The Inclusion Litmus Test: 5 Steps to Take in Your Workplace

The Inclusion Litmus Test: 5 Steps to Take in Your Workplace

Diversity, equity, and inclusion (DEI): it’s one of the most popular buzzwords floating around professional development and executive coaching circles today. Companies who invest in DEI are watching it boost their bottom line, and their competitors are taking note and following suit. And yet:

 

  • Clear Company reports that over half of employees surveyed still think their companies could be more diverse. 
  • Another report shows only 17% of employees actually support more diverse hiring practices. 
  • And 45% of American workers experienced discrimination and/or harassment in the past year according to a recent Gallup poll. 

 

So what gives? 

 

The short answer: hiring a DEI professional or attending a workshop doesn’t automatically make your company more diverse. And even if it becomes more diverse after implementing some DEI practices, your work environment does not instantly become more inclusive. To stop at the appearance of diversity is to stop short. We must challenge ourselves and test our practices and habits against true inclusion. A simple way to do this is to think of the process as taking steps along a path.

 

Step One: Know Your Biases

One of the primary reasons that prejudice, discrimination, and harm persist in the workplace is that our biases, both unconscious or conscious, continue unchecked and unchanged. Biases are anything we feel for or against a person or group, and those feelings result in prejudice when we act on them. 

 

For example, if we’re inclined to believe that people of color don’t work as hard, or that disabled people aren’t as productive, then we are less likely to hire them or promote them to leadership roles. 

 

No one is immuned from biases, but the more aware we are, the more work we can do to act in opposition to them. We can reset our course by doing things like taking reputable tests to identify our biases and examining those biases against facts and best practices. 

 

Step Two: Accept New Beliefs 

Once we have a sense of where our biases have crept into our workplace, and have squared them against more realistic, neutral thinking, we can accept new beliefs that are rooted in more empathic leadership. 

 

For example, once we learn that removing identifying demographic information from job applications makes it 5 times more likely women will be hired, it gets easier to move away from old beliefs about women not being as qualified as their male counterparts and accept the new belief that they’re equally qualified, based on the real data right in front of us. As we accept these new beliefs across our business operations, ideas for new policies, practices, and procedures begin to emerge.

 

Step Three: Demonstrate Understanding

It’s when these ideas emerge that we have the chance to take the next step and demonstrate our understanding by putting them into action and adapting accordingly. 

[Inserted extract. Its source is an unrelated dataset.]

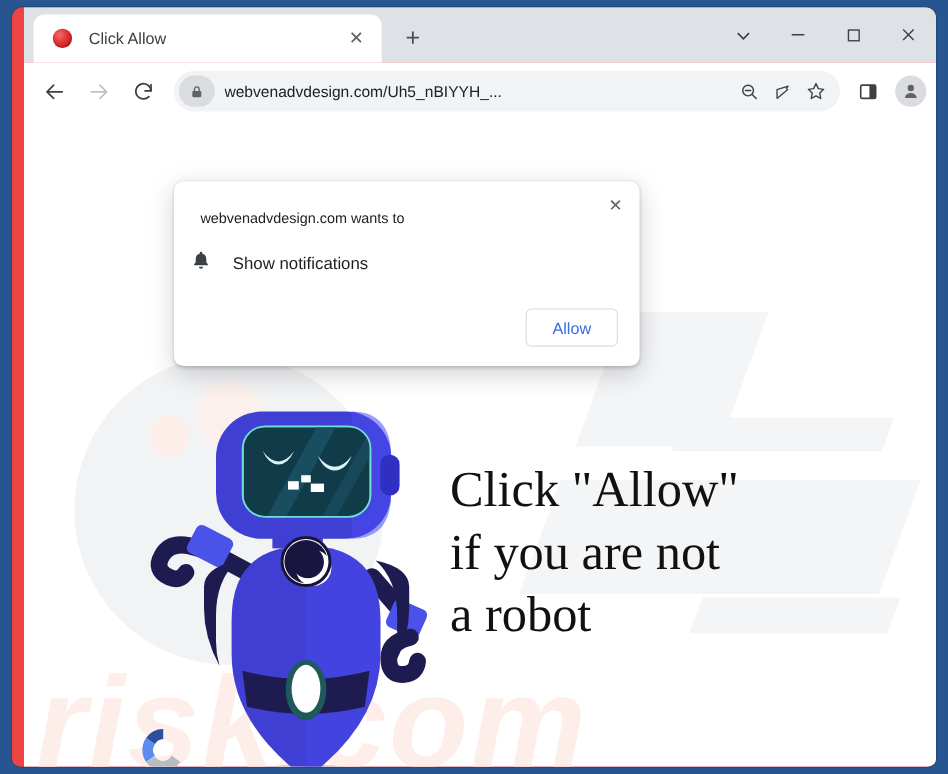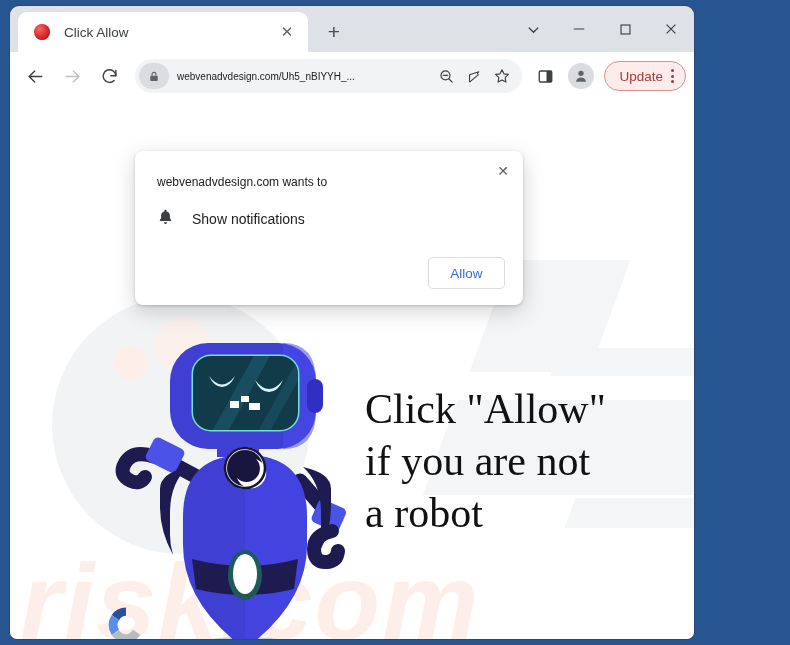"Click Allow" #window { padding-left: none -> 10px; width: 684px -> 770px }
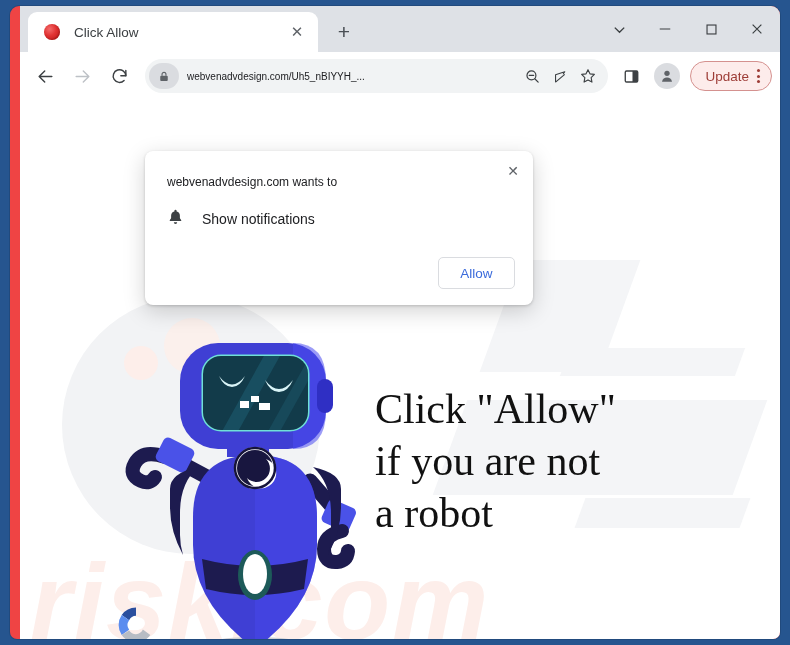"webvenadvdesign.com/Uh5_nBIYYH_..." #omnibox .urltext { font-size: 10px -> 13px }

During this stage of experimentation and exploration, it’s important to stay curious. 

 

  • Might this new approach work for our teams and our leadership? 
  • What do we do if it doesn’t? 
  • How do we proceed if it does? 

 

It can be a challenge to practice understanding and begin to work through your biases. After all, sameness makes a lot of things run more smoothly. That’s a big part of why people keep up the status quo and take the path of least resistance. But when we recognize the value of what we’re doing—both for our workplace culture and our bottom line— we can put our energy toward finding common ground that makes the transition smoother and appreciating the unique strengths and ideas brought to light by more diverse, welcoming teams. 

 

Step Four: Change Your Behavior 

It’s exciting to see the power of moving beyond ideas about diversity to more inclusive actions as they ripple through our leadership teams and departments. But it’s important not to let emotions carry us away from action. As leaders, we have an obligation to model not only understanding the true power of diversity but to put it into practice by changing our behavior. After all, inclusion isn’t just about inviting people to the table, it’s about clearing the way for their full participation in leadership, culture-shaping, and workplace policy change. 

 

Step Five: Repeat the Process

One of the most energizing things about truly inclusive workplaces is that they’re dynamic: they’re always evolving, changing, and fluctuating. So our efforts to be inclusive are never truly done. As we make changes, we must evaluate them to ensure they’re effective, and adapt as needed to make them sustainable into the future.